At the second annual Trojan Horse conference in Portugal, Oscar winner Andy Jones said "we are closer" to creating convincing digital humans
Warner Bros/Courtesy Everett Collection

Syd Mead — the visual futurist behind the iconic look of Blade Runner — had praise for Tesla founder Elon Musk, calling him “endlessly inventive” at the Trojan Horse Was a Unicorn VFX, game and animation festival, which recently wrapped in Troia, Portugal.

“I have to give Elon enormous credit,” said Mead, once a designer for Ford and Philips, who also went on to visualize the looks for such iconic films as Aliens and Tron. “Now he’s building a factory in Reno. He is putting charging stations across the country.”

Mead was also asked his thoughts on Smart cars. “They say the ultimate compliment is plagiarism,” he chuckled. “I have been doing tiny little cars for decades. The Smart car—I would never want to be in one on a freeway. I like a car with about a meter in front of me at least.”

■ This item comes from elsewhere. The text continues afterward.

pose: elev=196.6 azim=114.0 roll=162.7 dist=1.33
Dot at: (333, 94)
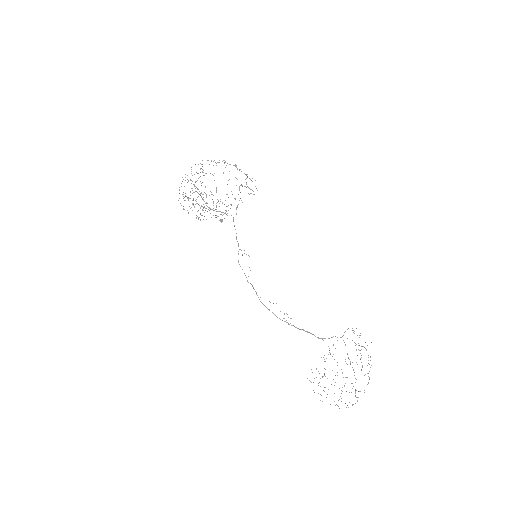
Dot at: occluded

Speaking to the enthusiastic crowd, which gave him a standing ovation, Mead emphasized that young artists need to focus on the concept at the core of their work. “The [production] tools will change, what is most valuable is the idea,” he said, adding that when it comes to designing the future, “science fiction is reality ahead of schedule. If it's a good idea it will eventually come true.”

This year, THU, which has become an annual event, was held for the second time. With roughly 600 participants representing 45 countries, it nearly tripled in size. And organizers are already working to attract speakers for its third year. The format included speakers who discuss their work as well as how they got into the business, their inspirations, and their views. Additional components of the event included mentoring sessions, training and plenty of networking time.

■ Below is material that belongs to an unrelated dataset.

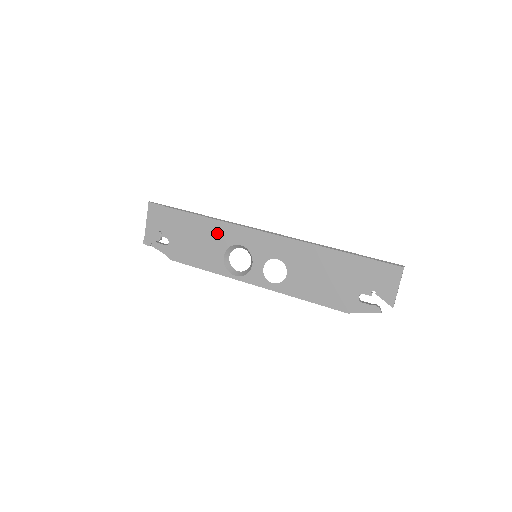
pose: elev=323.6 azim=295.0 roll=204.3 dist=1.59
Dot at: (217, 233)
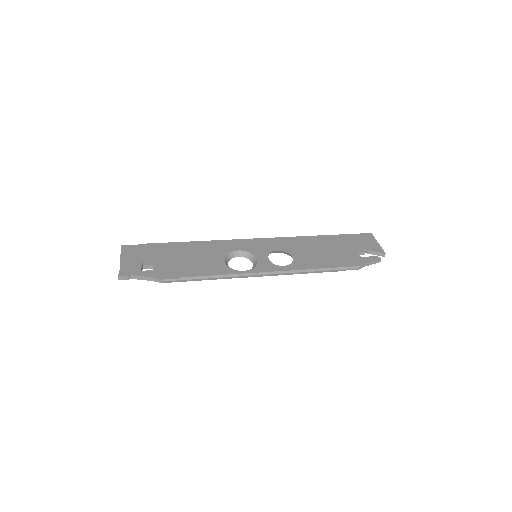
Dot at: (210, 248)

This year's speakers included Andy Jones, an Oscar winner from the Avatar VFX team whose digital character work has also included I, Robot. Asked about developments toward overcoming the "uncanny valley" and creating synthetic humans, he said, “we are closer …if there enough time and effort [and budget] a show can get there.”

He added that facial capture in particular needs work, but he sees progress. “I think in the next two to five years you'll see facial capture that gets us there," he said. "But you always miss something. The skin around the face and right under the eyes is so complex. It’s a different thickness that behaves differently. There are hundreds of details in the face.”

He emphasized that just because you can, doesn’t mean you should create CG humans as a matter of routine. “I don’t see a reason for it, unless at project warrants it," he said.

Another highlight was industry vet and THU ambassador Scott Ross, co-founder of Digital Domain, who explained the difficult VFX business climate to the international audience; he also reflected on his own career.